Qué se pide:
1. Actualiza el texto sobre las secuelas empezando en "Ya lo dijo Blade" y terminando en "pasar por alto.", con "Frozen 2" sustituido por "Frozen II".
2. Continúa, por favor, el texto sobre las secuelas a partir de su última frase.

Texto proporcionado:
● ● ●

Ya lo dijo Blade Runner 2049 (Denis Villeneuve, 2017): no se puede volver al pasado. Y ahora lo dice, una vez más y también en voz alta, Frozen 2. Una película que ha tenido que cargar con el éxito viral de su antecesora, que nace obligada precisamente por ese éxito y que está construida en torno a tres ideas que no conviene pasar por alto.
La primera de esas ideas es la misma que anunciaba el filme de Villeneuve: ¿Por qué estas dos películas se empeñan en decir que hacer una secuela no tiene ningún sentido? Sencillamente, porque pretendemos experimentar lo mismo que sentimos con aquella primera parte cuando en realidad ya no somos los mismos. Y nunca volveremos a serlo.

● ● ●

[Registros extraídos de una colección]

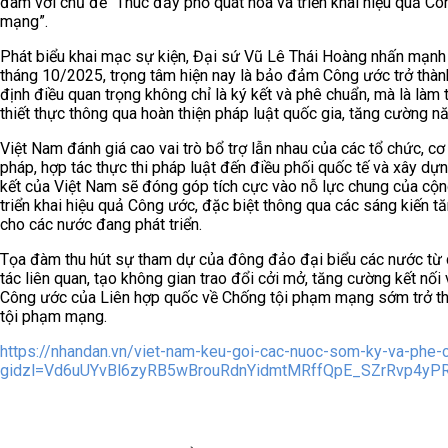
đàm với chủ đề “Thúc đẩy phổ quát hóa và triển khai hiệu quả C
mạng”.
Phát biểu khai mạc sự kiện, Đại sứ Vũ Lê Thái Hoàng nhấn mạnh
tháng 10/2025, trọng tâm hiện nay là bảo đảm Công ước trở thành
định điều quan trọng không chỉ là ký kết và phê chuẩn, mà là làm
thiết thực thông qua hoàn thiện pháp luật quốc gia, tăng cường n
Việt Nam đánh giá cao vai trò bổ trợ lẫn nhau của các tổ chức, 
pháp, hợp tác thực thi pháp luật đến điều phối quốc tế và xây dự
kết của Việt Nam sẽ đóng góp tích cực vào nỗ lực chung của cộ
triển khai hiệu quả Công ước, đặc biệt thông qua các sáng kiến t
cho các nước đang phát triển.
Tọa đàm thu hút sự tham dự của đông đảo đại biểu các nước từ cá
tác liên quan, tạo không gian trao đổi cởi mở, tăng cường kết nố
Công ước của Liên hợp quốc về Chống tội phạm mạng sớm trở thà
tội phạm mạng.
https://nhandan.vn/viet-nam-keu-goi-cac-nuoc-som-ky-va-phe-
gidzl=Vd6uUYvBl6zyRB5wBrouRdnYidmtMRffQpE_SZrRvp4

● ● ●

Respuestas dadas:
1.
Ya lo dijo Blade Runner 2049 (Denis Villeneuve, 2017): no se puede volver al pasado. Y ahora lo dice, una vez más y también en voz alta, Frozen II. Una película que ha tenido que cargar con el éxito viral de su antecesora, que nace obligada precisamente por ese éxito y que está construida en torno a tres ideas que no conviene pasar por alto.

2.
En Frozen 2, las jóvenes hermanas protagonistas deben bucear en el pasado de sus padres, aquel detalle argumental que en la primera entrega era un simple apunte planteado durante el prólogo. Retomar aquello es como regresar eternamente a explorar los pasillos de un antiguo museo, como tratar de entender hasta el último resquicio de una historia a la que ya no le queda nada que contar. Explorar el pasado, darle vueltas y vueltas al mito. “Es imposible”, se empeñan en repetir los personajes como un mantra, atrapados en una ficción a la que han sido empujados por segunda vez con el ánimo de hacer caja. De ahí que el gran momento de la película no consista en en una gran batalla, ni en un instante romántico, ni en una persecución frenética o en un número musical emocionante, sino que ocurra a oscuras, en la penumbra, con Anna atrapada en una cueva, incapaz de encontrar la salida y abandonando la esperanza de salir.
Porque aquella imagen es, precisamente, el concepto que propone la película para expresar que hacer una secuela es caminar entre tinieblas, encontrarse con la nada, castigar a sus personajes a revivir sus fantasmas, condenarlos a conseguir nuevamente lo que en realidad fue un milagro. ¡Qué película tan valiente, que en el mayor de los contextos comerciales se atreve a tanto!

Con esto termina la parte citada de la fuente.